## TASK GOAL
Would you filter the listing below so that only lines with the word "coordinate" remain?
==== PROVIDED INFORMATION ====
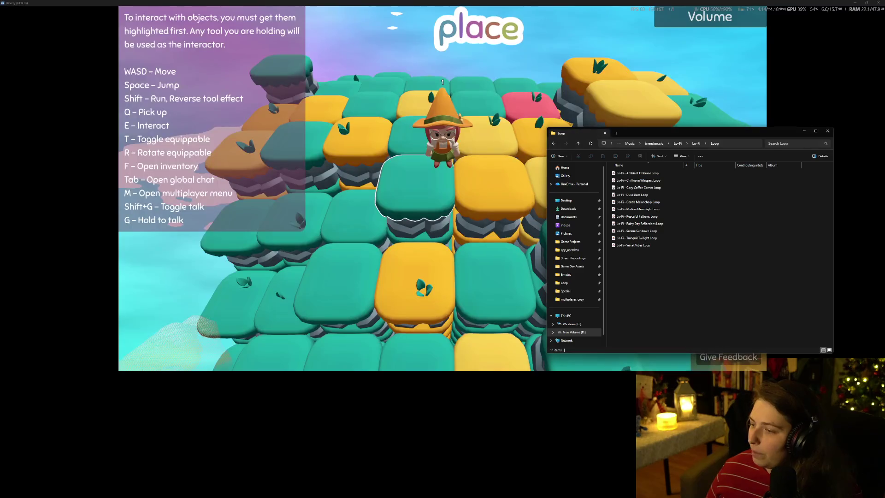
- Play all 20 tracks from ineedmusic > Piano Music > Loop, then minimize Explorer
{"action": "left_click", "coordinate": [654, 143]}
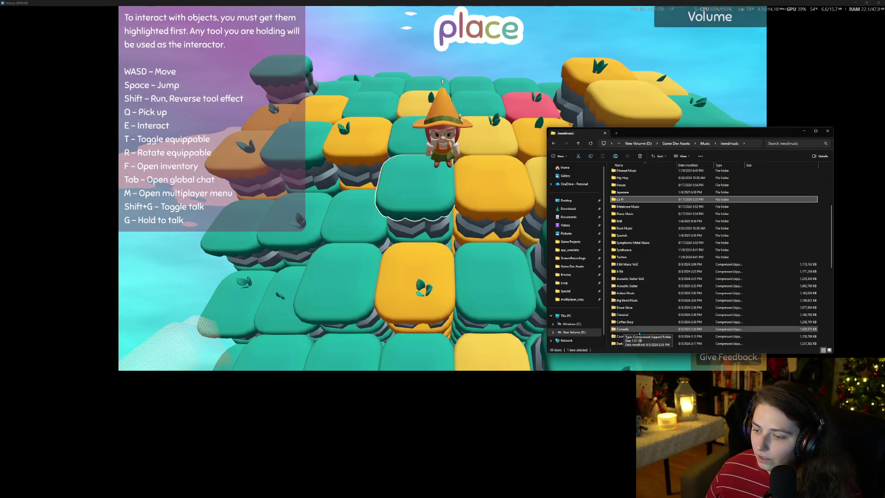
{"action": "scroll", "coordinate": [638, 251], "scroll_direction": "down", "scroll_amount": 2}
====
==== PROVIDED INFORMATION ====
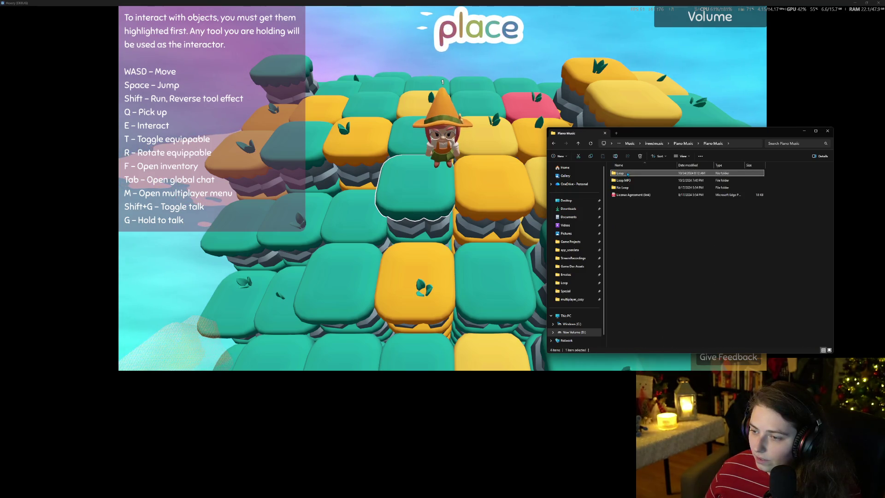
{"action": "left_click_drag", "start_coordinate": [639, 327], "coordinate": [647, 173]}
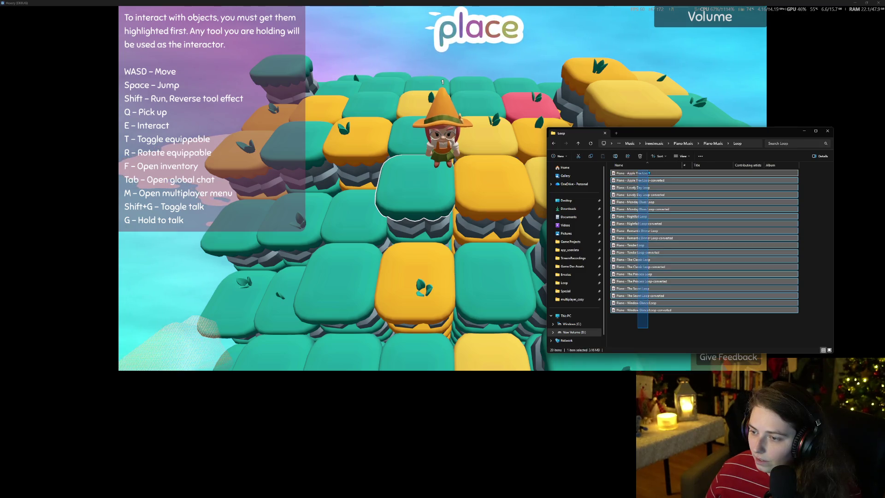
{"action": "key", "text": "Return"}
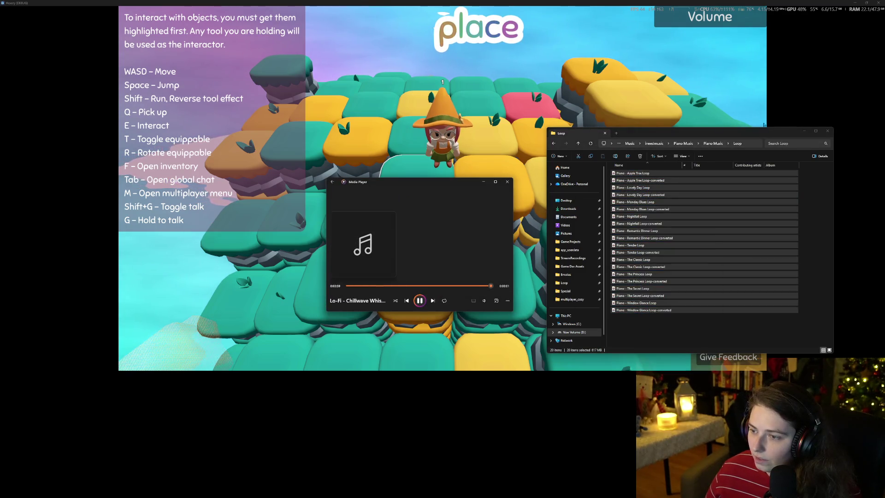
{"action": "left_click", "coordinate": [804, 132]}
====
## OUTPUT OF THE EXERCISE
{"action": "left_click", "coordinate": [654, 143]}
{"action": "scroll", "coordinate": [638, 251], "scroll_direction": "down", "scroll_amount": 2}
{"action": "left_click_drag", "start_coordinate": [639, 327], "coordinate": [647, 173]}
{"action": "left_click", "coordinate": [804, 132]}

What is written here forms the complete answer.